A well-planned merger acquisition integration procedure can help you to increase the proportion of the deal’s value. This is a complicated process that requires the appropriate mix of organizational operational, finance, change-management and cultural abilities to succeed. Those that get it right provide as high as 6 to 12 percent more total returns to shareholders than those who don’t.
The acquiring company should begin planning the integration process in the earliest possible time, during the diligence and negotiation phases. A thorough assessment of the culture of the target will aid in determining your approach to due diligence meetings, top management http://www.virtualdataroomservices.info/effective-information-technology-ma-integration-strategy/ meetings, and the initial planning. In the case of one healthcare acquisition managers utilized their initial understanding of the culture of the target to make decisions on strategic issues such as assessing synergies and structuring teams for integration. They limited how many people were present at the initial meetings and made other tactical decisions, such as limiting the number of functional areas involved.

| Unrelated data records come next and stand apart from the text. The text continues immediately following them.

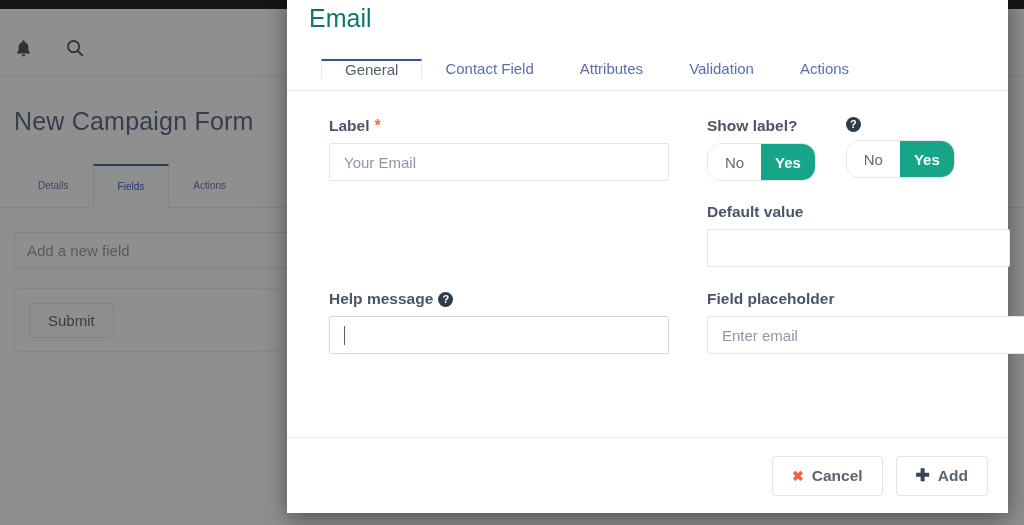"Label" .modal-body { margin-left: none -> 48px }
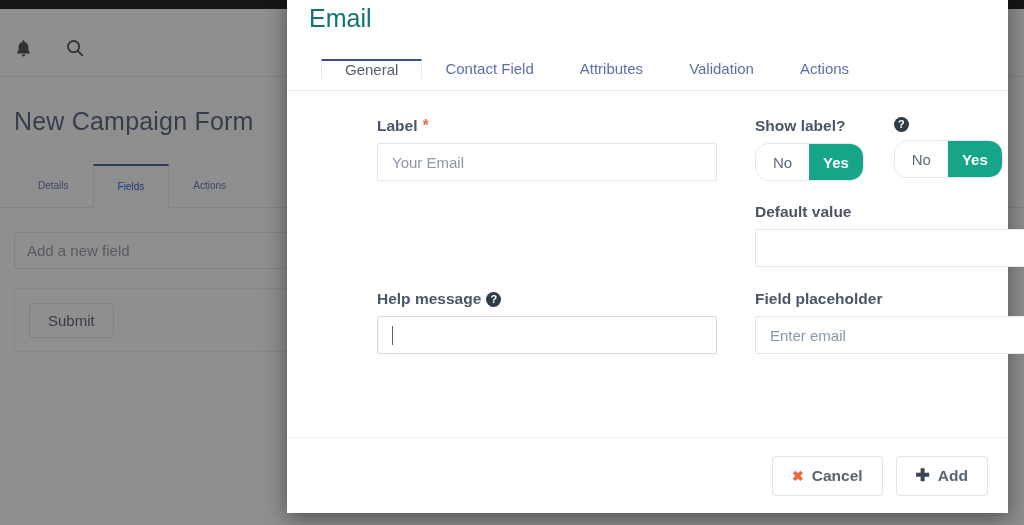"Your Email" .txt-input { border-radius: 2px -> 10px }
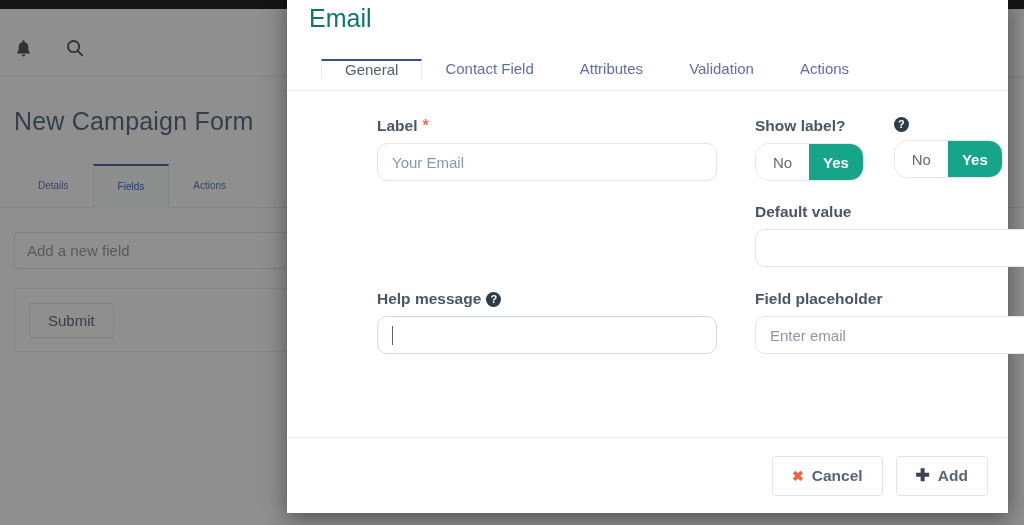"Fields" .app-tab.active { color: #1d4ed8 -> #b91c1c }
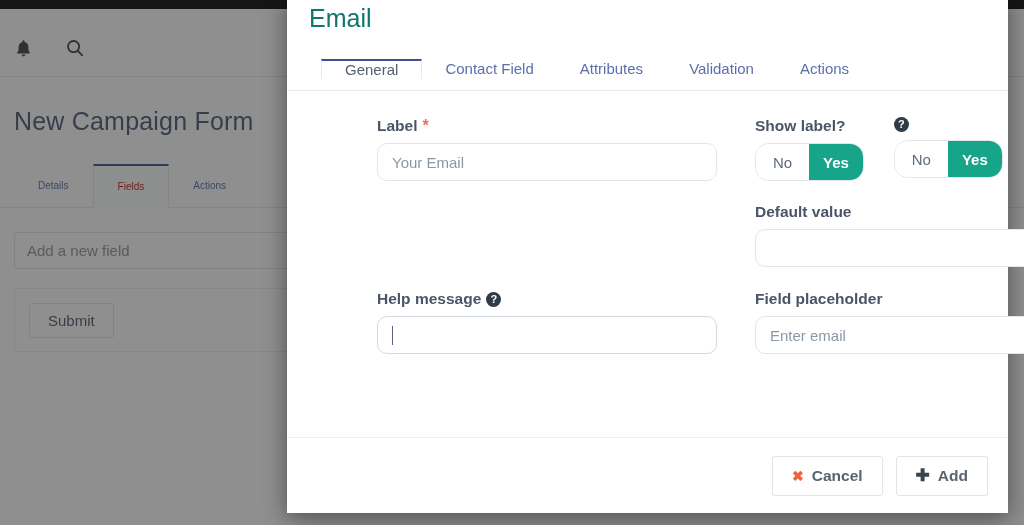"Field placeholder" span { text: Field -> Form }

We see a structured approach to harness synergies during large mergers that are successful. This means placing line managers in charge of their goals and holding them accountable for their outcomes. It also means integrating synergies into the annual operating plans of leaders and budgets.
It is crucial to have an integrated management team during the post-close integration period, which could be as long as two years. The team should have the authority to act quickly and have access to all relevant information.